Des semences de pomme de terre trop chères
Les agriculteurs se préoccupent du prix du kilo de semences. Un prix qui est passé ces derniers mois de 80 DA à 120 puis à 180 DA. À ce tarif-là, des agriculteurs se plaignent de montants prohibitifs et indiquent que planter des pommes de terre n’est plus rémunérateur, d’autant plus qu’il leur faut tenir compte du coût des engrais et de la main d’œuvre.
Le poste semences représente la part la plus élevée de leurs charges. À Aïn Defla, région connue pour sa production de pomme de terre, des agriculteurs s’alarment du coût des semences.
Abdelaziz témoignait en 2023 à Ennahar Tv : « Avec ces charges, à combien vais-je devoir vendre ma récolte ? » D’un air décidé, il ajoute : « Je ne vais rien planter, j’ai préparé la terre, mais à ce prix, je ne peux pas planter de pommes de terre ».
Une situation suivie de près par les services agricoles et notamment par Mustapha Belhanini, le directeur général de Gvapro. Lors de la mise en route des installations de Guellal, il déclarait qu’il était possible d’en produire au prix de 50 DA.

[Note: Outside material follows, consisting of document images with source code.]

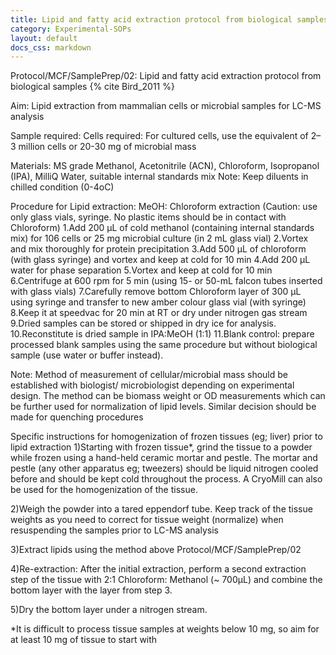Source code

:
 ```yaml
---
title: Lipid and fatty acid extraction protocol from biological samples
category: Experimental-SOPs
layout: default
docs_css: markdown
---
```


Protocol/MCF/SamplePrep/02: Lipid and fatty acid extraction protocol from biological samples {% cite Bird_2011 %}

Aim: Lipid extraction from mammalian cells or microbial samples for LC-MS analysis 

Sample required:
Cells required: For cultured cells, use the equivalent of 2–3 million cells or 20-30 mg of microbial mass 

Materials:
MS grade Methanol, Acetonitrile (ACN), Chloroform, Isopropanol (IPA), MilliQ Water, suitable internal standards mix
Note: Keep diluents in chilled condition (0-4oC)

Procedure for Lipid extraction: 
MeOH: Chloroform extraction
(Caution: use only glass vials, syringe.  No plastic items should be in contact with Chloroform)
1.Add 200 µL of cold methanol (containing internal standards mix) for 106 cells or 25 mg microbial culture (in 2 mL glass vial)
2.Vortex and mix thoroughly for protein precipitation 
3.Add 500 µL of chloroform (with glass syringe) and vortex and keep at cold for 10 min 
4.Add 200 µL water for phase separation 
5.Vortex and keep at cold for 10 min
6.Centrifuge at 600 rpm for 5 min (using 15- or 50-mL falcon tubes inserted with glass vials)
7.Carefully remove bottom Chloroform layer of 300 µL using syringe and transfer to new amber colour glass vial (with syringe)
8.Keep it at speedvac for 20 min at RT or dry under nitrogen gas stream 
9.Dried samples can be stored or shipped in dry ice for analysis.
10.Reconstitute is dried sample in IPA:MeOH (1:1)
11.Blank control: prepare processed blank samples using the same procedure but without biological sample (use water or buffer instead).


Note: Method of measurement of cellular/microbial mass should be established with biologist/ microbiologist depending on experimental design. The method can be biomass weight or OD measurements which can be further used for normalization of lipid levels. Similar decision should be made for quenching procedures

Specific instructions for homogenization of frozen tissues (eg; liver) prior to lipid extraction 
1)Starting with frozen tissue*, grind the tissue to a powder while frozen using a hand-held ceramic mortar and pestle. The mortar and pestle (any other apparatus eg; tweezers)  should be liquid nitrogen cooled before and should be kept cold throughout the process. A CryoMill can also be used for the homogenization of the tissue. 

2)Weigh the powder into a tared eppendorf tube. Keep track of the tissue weights as you need to correct for tissue weight (normalize) when resuspending the samples prior to LC-MS analysis

3)Extract lipids using the method above Protocol/MCF/SamplePrep/02 

4)Re-extraction: After the initial extraction, perform a second extraction step of the tissue with 2:1 Chloroform: Methanol (~ 700μL) and combine the bottom layer with the layer from step 3. 

5)Dry the bottom layer under a nitrogen stream.

*It is difficult to process tissue samples at weights below 10 mg, so aim for at least 10 mg of tissue to start with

Des perspectives prometteuses
La production locale a déjà permis une réduction des importations. Celles-ci atteignent encore 120.000 à 150.000 tonnes pour une valeur de 90 à 100 millions de dollars.
Sur son site Internet, Gvapro indique : « Depuis l’année 2019, l’Algérie n’importe que 20 % en semences de pomme de terre, le reste est produit localement avec des moyens entièrement algériens. »
Pour Nacera Traboulssi, la directrice d’Agrodev, le passage des capacités actuelles de production de 800.000 mini-tubercules à 1,5 million permettrait à l’Algérie une autosuffisance en la matière. Lors de sa visite, le ministre a demandé que soient utilisées les capacités des fermes pilotes.
Reste la question des royalties. À Guellal, la production de semences est réalisée à partir du matériel génétique appartenant à des entreprises hollandaises et françaises.
Ce sont les obtenteurs des variétés Spunta et Désirée, des cultivars très recherchés par les agriculteurs. Mustapha Belhanini confiait récemment au quotidien Horizons : « Il y a un petit handicap concernant les variétés protégées par des brevets qu’on ne peut produire chez nous qu’en payant des royalties ».
Une alternative est proposée par le laboratoire de l’Institut national de la recherche agronomique (Inra) de Sebaïne (Tiaret), celle de la production de variétés locales.
Une sélection possible en utilisant du matériel génétique fourni dans le cadre de la coopération avec des organismes internationaux. Déjà à Sebaïne, Ahmed Zebar, le directeur du laboratoire, revendique l’inscription au catalogue national de 12 variétés de pomme de terre.